[What is expected] Carry on the mailing-list thread about the x86/PV branch prediction barrier patch from the point where it stops.

[Source]

____________________

Well, that setting of pae_extended_cr3 is in response to the kernel's
notes section having a respective indicator. So we still only set the
bit in response to what the kernel's asking us to do, just that here
we carry out the request ahead of launching the kernel.

Also consider what would happen during migration if there was a
default-on assist: At the destination we can't know whether the
source simply didn't know of the bit, or whether the guest elected to
clear it.

Jan


^ permalink raw reply	[flat|nested] 41+ messages in thread

* Re: [PATCH v4 4/4] x86/PV: issue branch prediction barrier when switching 64-bit guest to kernel mode
  2023-12-19 14:06         ` Jan Beulich
@ 2023-12-19 15:11           ` Roger Pau Monné
  2023-12-19 17:07             ` Roger Pau Monné
  0 siblings, 1 reply; 41+ messages in thread
From: Roger Pau Monné @ 2023-12-19 15:11 UTC (permalink / raw)
  To: Jan Beulich; +Cc: xen-devel, Andrew Cooper, Wei Liu

On Tue, Dec 19, 2023 at 03:06:50PM +0100, Jan Beulich wrote:
> On 19.12.2023 12:48, Roger Pau Monné wrote:
> > On Tue, Dec 19, 2023 at 10:56:16AM +0100, Jan Beulich wrote:
> >> On 18.12.2023 18:24, Roger Pau Monné wrote:
> >>> On Tue, Feb 14, 2023 at 05:12:08PM +0100, Jan Beulich wrote:
> >>>> --- a/xen/arch/x86/pv/domain.c
> >>>> +++ b/xen/arch/x86/pv/domain.c
> >>>> @@ -455,6 +455,7 @@ static void _toggle_guest_pt(struct vcpu
> >>>>  void toggle_guest_mode(struct vcpu *v)
> >>>>  {
> >>>>      const struct domain *d = v->domain;
> >>>> +    struct cpu_info *cpu_info = get_cpu_info();
> >>>>      unsigned long gs_base;
> >>>>  
> >>>>      ASSERT(!is_pv_32bit_vcpu(v));
> >>>> @@ -467,15 +468,21 @@ void toggle_guest_mode(struct vcpu *v)
> >>>>      if ( v->arch.flags & TF_kernel_mode )
> >>>>          v->arch.pv.gs_base_kernel = gs_base;
> >>>>      else
> >>>> +    {
> >>>>          v->arch.pv.gs_base_user = gs_base;
> >>>> +
> >>>> +        if ( opt_ibpb_mode_switch &&
> >>>> +             !(d->arch.spec_ctrl_flags & SCF_entry_ibpb) &&
> >>>> +             !VM_ASSIST(d, mode_switch_no_ibpb) )
> >>>> +            cpu_info->spec_ctrl_flags |= SCF_new_pred_ctxt;
> >>>
> >>> Likewise similar to the remarks I've made before, if doing an IBPB on
> >>> entry is enough to cover for the case here, it must also be fine to
> >>> issue the IBPB right here, instead of deferring to return to guest
> >>> context?

____________________

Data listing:
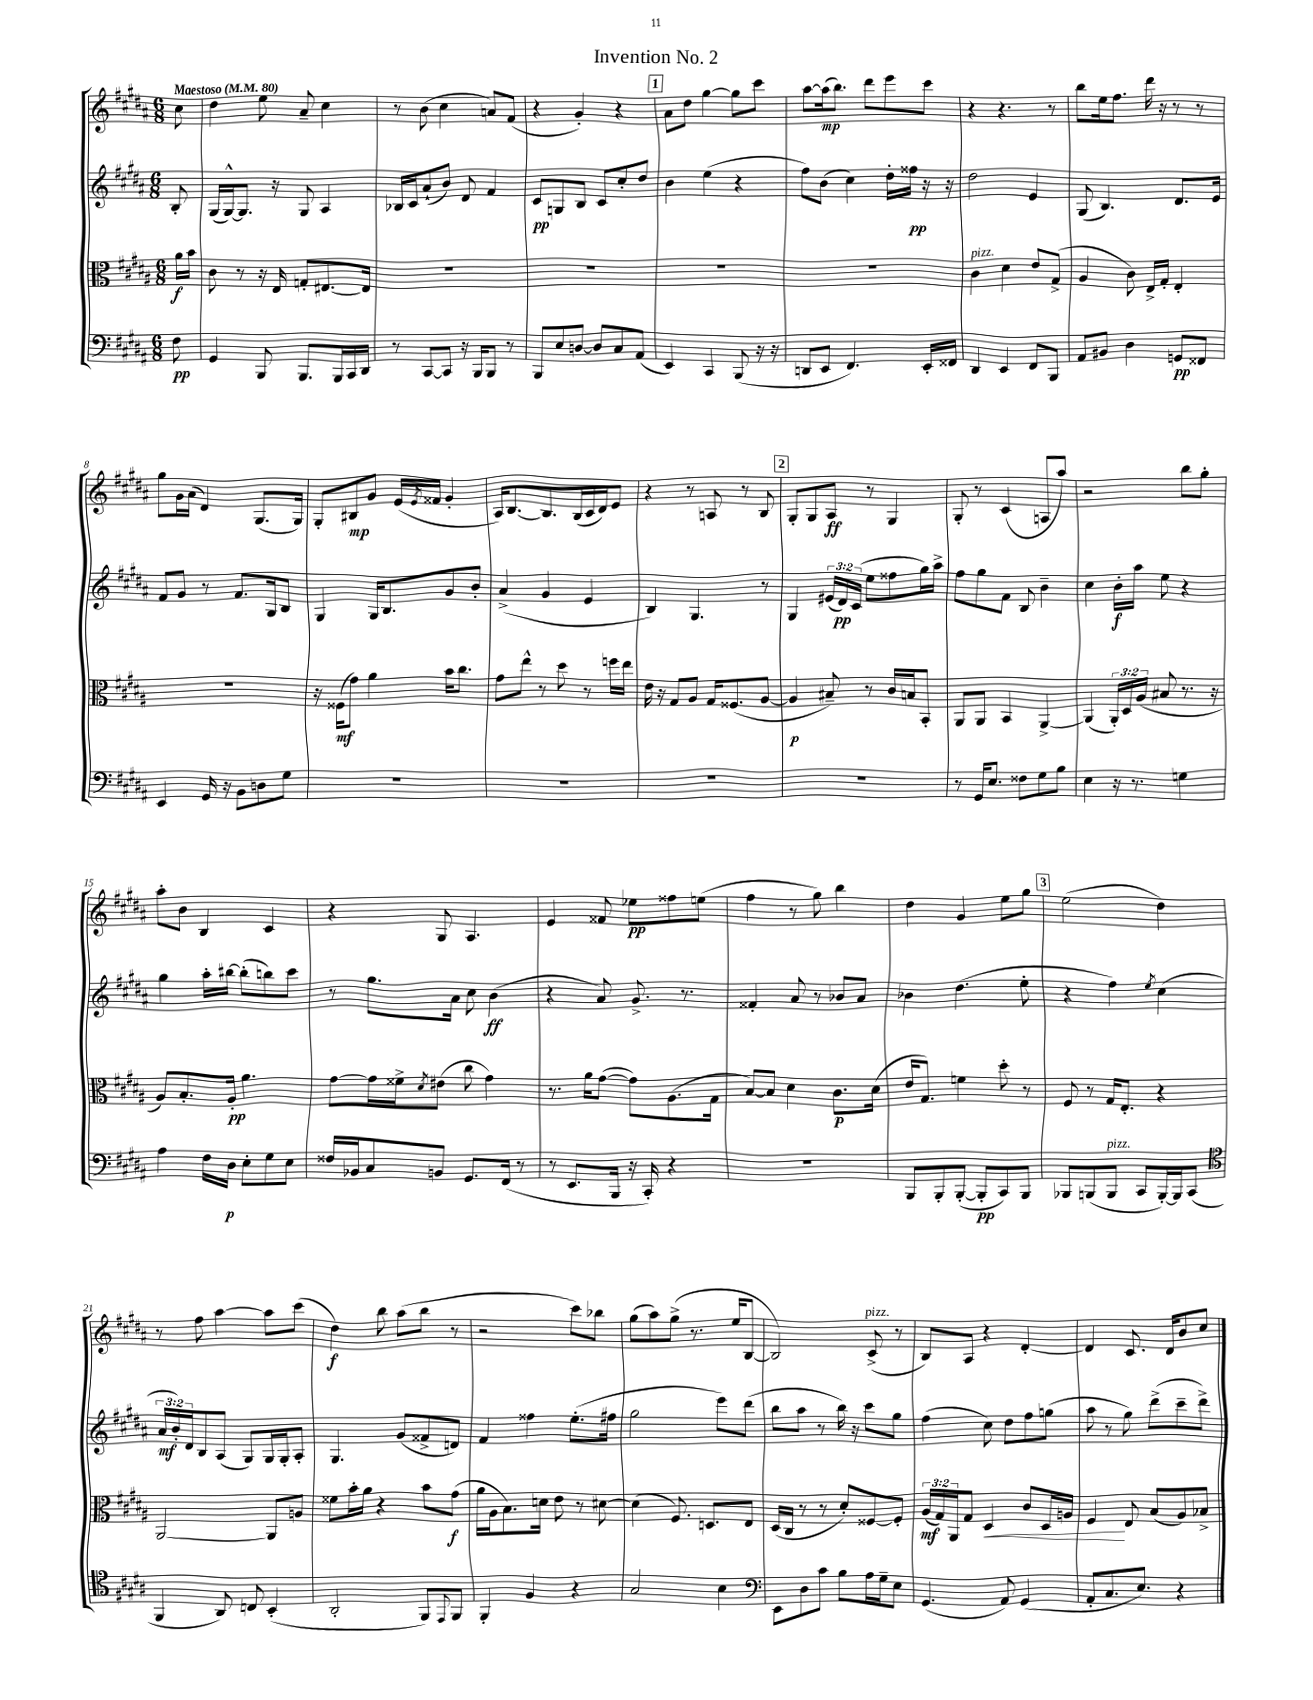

**kern	**kern	**kern	**kern
*staff4	*staff3	*staff2	*staff1
*clefF4	*clefC3	*clefG2	*clefG2
*k[f#c#g#d#a#]	*k[f#c#g#d#a#]	*k[f#c#g#d#a#]	*k[f#c#g#d#a#]
*M6/8	*M6/8	*M6/8	*M6/8
*MM80	*MM80	*MM80	*MM80
8F#	16a#	8B'	8cc#
.	16b	.	.
=	=	=	=
4GG#	8c#	(16G#	4dd#
.	.	[16G#^^)	.
.	8r	8.G#]	.
8BBB	16r	.	8ee
.	16E	16r	.
8.BBB	8G'	8G#	8a#~
.	[8.E#	4A#	4cc#
16BBB	.	.	.
16CC#	.	.	.
16DD#	16E#]	.	.
=	=	=	=
8r	2.r	16B-	8r
.	.	16c#	.
[8CC#	.	(8a#`	(8b
8CC#]	.	8b)	4cc#
16r	.	8d#	.
16BBB	.	.	.
8BBB	.	4f#	8a)
8r	.	.	(8f#
=	=	=	=
8BBB	2.r	8c#	4r
8E	.	8G	.
[8D	.	8B	4g#')
8D]	.	8c#	.
8C#	.	8cc#'	4r
(8AA#	.	8dd#	.
=	=	=	=
4EE)	2.r	4b	8a#
.	.	.	8dd#
4CC#	.	(4ee	[4gg#
(8BBB	.	4r	8gg#]
16r	.	.	8ccc#
16r	.	.	.
=	=	=	=
8DD	2.r	8ff#)	[8aa#
8EE	.	(8b	(16aa#]
.	.	.	8.bb)
4.FF#)	.	4cc#)	.
.	.	.	8ddd#
.	.	16dd#'	8eee
.	.	16ff##	.
16EE'	.	16r	8ccc#
16FF##	.	16r	.
=	=	=	=
4DD#	4c#	2dd#	4r
4EE	4d#	.	4.r
8FF#	8e	4e	.
8BBB	(8G#^	.	8r
=	=	=	=
8AA#	4A#	(8G#	8bb
8BB#	.	4.B)	16ee
.	.	.	8.ff#
4D#	8c#)	.	.
.	16E^	.	16ddd#
.	16G#'	.	16r
8GG	4E'	8.d#	8r
8FF##	.	.	8r
.	.	16e	.
=	=	=	=
4EE	2.r	8f#	8gg#
.	.	8g#	16g#
.	.	.	(16a#
16GG#	.	8r	4d#)
16r	.	.	.
8BB	.	8.f#	.
8D	.	.	(8.G#
.	.	16G#	.
8G#	.	8B	.
.	.	.	16G#)
=	=	=	=
2.r	16r	4G#	8G#'
.	(16F##	.	.
.	8g#)	.	8B#
.	4a#	16G#	8g#
.	.	8.B	.
.	.	.	(16e
.	.	.	8qe
.	.	.	16f##
.	16b	8g#	4g#'
.	8.cc#	.	.
.	.	8b'	.
=	=	=	=
2.r	8g#	(4a#^	16A#)
.	.	.	[8.B
.	8ee^^	.	.
.	8r	4g#	8.B]
.	8dd#	.	.
.	.	.	(16B
.	8r	4e	16c#
.	.	.	16d#)
.	16ff	.	8e
.	16ee	.	.
=	=	=	=
2.r	16e	4B)	4r
.	16r	.	.
.	8G#	.	.
.	8A#	4.G#	8r
.	16G#	.	8A
.	(8.F##	.	.
.	.	.	8r
.	[8A#	8r	8B
=	=	=	=
2.r	4A#]	4G#	8G#'
.	.	.	8G#
.	8B#~)	(24e#	8A#
.	.	24d#)	.
.	.	(24c#	.
.	8r	8ee	8r
.	16c#	8ff##	4G#
.	16B	.	.
.	8BB'	16gg#)	.
.	.	16aa#^	.
=	=	=	=
8r	8AA#	8ff#	8G#'
16GG#	8AA#	8gg#	8r
8.E	.	.	.
.	4BB	8f#	(4c#
8F##	.	8B	.
8G#	[4AA#^	4b~	8A
8B	.	.	8aa#)
=	=	=	=
4E	(4AA#]	4cc#	2r
16r	24AA#')	16b'	.
.	24D#	.	.
8.r	.	16aa#	.
.	(24A#	.	.
.	8B#	8ee	.
4G	8.r	4r	8bb
.	.	.	8gg#'
.	16r	.	.
=	=	=	=
4A#	8A#)	4gg#	8aa#'
.	8.B'	.	8b
16F#	.	16aa#'	4B
16D#	16A#'	[16bb#	.
8E'	4.a#	(8bb#']	.
8G#	.	8bb)	4c#
8E	.	8ccc#	.
=	=	=	=
16F##	[8g#	8r	4r
16BB-	.	.	.
8C#	16g#]	8.gg#	.
.	16f##^	.	.
.	8qd#	.	.
8BB	(8e#	.	8G#
.	.	16a#	.
8.GG#	8cc#	8cc#	4.A#
.	4g#)	(4b	.
(16FF#	.	.	.
8r	.	.	.
=	=	=	=
8r	8.r	4r	4e
8.EE	.	.	.
.	16a#	.	.
.	([8g#	8a#)	8f##
16BBB	.	.	.
16r	8g#])	8.g#^	8ee-
16CC#')	.	.	.
4r	(8.A#	.	8ff##
.	.	8.r	.
.	.	.	(8ee
.	16G#	.	.
=	=	=	=
2.r	[8B)	4f##'	4ff#
.	8B]	.	.
.	4d#	8a#	8r
.	.	8r	8gg#)
.	8.c#	8b-	4bb
.	.	8a#	.
.	(16d#	.	.
=	=	=	=
8BBB	16e	4b-	4dd#
.	8.G#)	.	.
8BBB'	.	.	.
([8BBB'	4f	(4.dd#	4g#
8BBB']	.	.	.
8CC#)	8dd#'	.	8ee
8BBB	8r	8ee'	8gg#
=	=	=	=
8BBB-	8F#	4r	(2ee
(8BBB	8r	.	.
8BBB	16G#	4ff#)	.
.	8.E'	.	.
8CC#	.	.	.
.	.	8qee	.
[16BBB')	4r	(4cc#	4dd#)
16BBB]	.	.	.
(8CC#	.	.	.
=	=	=	=
*clefC4	*	*	*
4FF#	[2AA#	24a#	8r
.	.	24b')	.
.	.	24d#	.
.	.	8B	8ff#
8AA#)	.	(8A#	[4aa#
8C	.	8G#)	.
(4BB'	8AA#]	16G#	8aa#]
.	.	16G#'	.
.	8A	8A#'	(8ccc#
=	=	=	=
2AA#'	8f##	4.G#	4dd#)
.	16b'	.	.
.	16a#	.	.
.	4r	.	8bb
.	.	(8g#	(8aa#
8FF#)	8b	8f##^	8bb
8qqEE	.	.	.
8FF#	(8g#	8d)	8r
=	=	=	=
4FF#'	16a#	4f#	2r
.	16A#	.	.
.	8.B)	.	.
4F#	.	4ff##	.
.	16d	.	.
.	8e	.	.
4r	8r	(8.ee'	8ccc#)
.	[8d#	.	8bb-
.	.	16ff#	.
=	=	=	=
2G#	(4d#]	2gg#	(8gg#
.	.	.	8aa#)
.	8.F#)	.	(8gg#^
.	.	.	8.r
.	8.D	.	.
4B	.	8eee)	.
.	.	.	16ee
.	8E	(8ddd#	[8B
=	=	=	=
*clefF4	*	*	*
8EE	(16D#	8bb	2B])
.	16C#	.	.
8D#	8r	8aa#	.
8c#	8r	8r	.
8B	8d#')	16bb)	.
.	.	16r	.
16A#	[8F##	8ccc#	(8c#^
16G#~	.	.	.
8E	8F##']	8gg#	8r
=	=	=	=
(4.GG#	(24A#	(4ff#	8B)
.	24G#)	.	.
.	24AA#	.	.
.	8G#	.	8A#
.	4D#	8cc#)	4r
8AA#)	.	8dd#	.
(4GG#	8c#	8ff#	[4d#'
.	16D#	(8gg	.
.	16A	.	.
=	=	=	=
8AA#'	4F#	8aa#	4d#]
8.C#	.	8r	.
.	8E	8gg#)	8.c#
8.E)	.	.	.
.	(8B	(8ddd#^	.
.	.	.	16d#
4r	8A#)	8ccc#~	8b
.	8B-^	8ddd#^)	8cc#
==	==	==	==
*-	*-	*-	*-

____________________

[Written answer]
> >>>
> >>> The only concern would be (as you mentioned before) to avoid clearing
> >>> valid Xen predictions, but I would rather see some figures about what
> >>> effect the delaying to return to guest has vs issuing it right here.
> >>
> >> Part of the reason (aiui) to do things on the exit path was to
> >> consolidate the context switch induced one and the user->kernel switch
> >> one into the same place and mechanism.
> > 
> > Isn't it kind of a very specific case that we end up doing a
> > user->kernel switch as part of a context switch?  IOW: would require
> > the vCPU to be scheduled out at that very specific point.
> 
> No, there's no user->kernel switch at the same time as context switch.
> What I was trying to explain is that with the actual IBPB being issued
> on exit to guest, both the context switch path and the user->kernel
> mode switch path set the same indicator, for the exit path to consume.

Deferring to exit to guest path could be OK, but unless strictly
needed, which I don't think it's the case, I would request for IBPB to
be executed in C context rather than assembly one.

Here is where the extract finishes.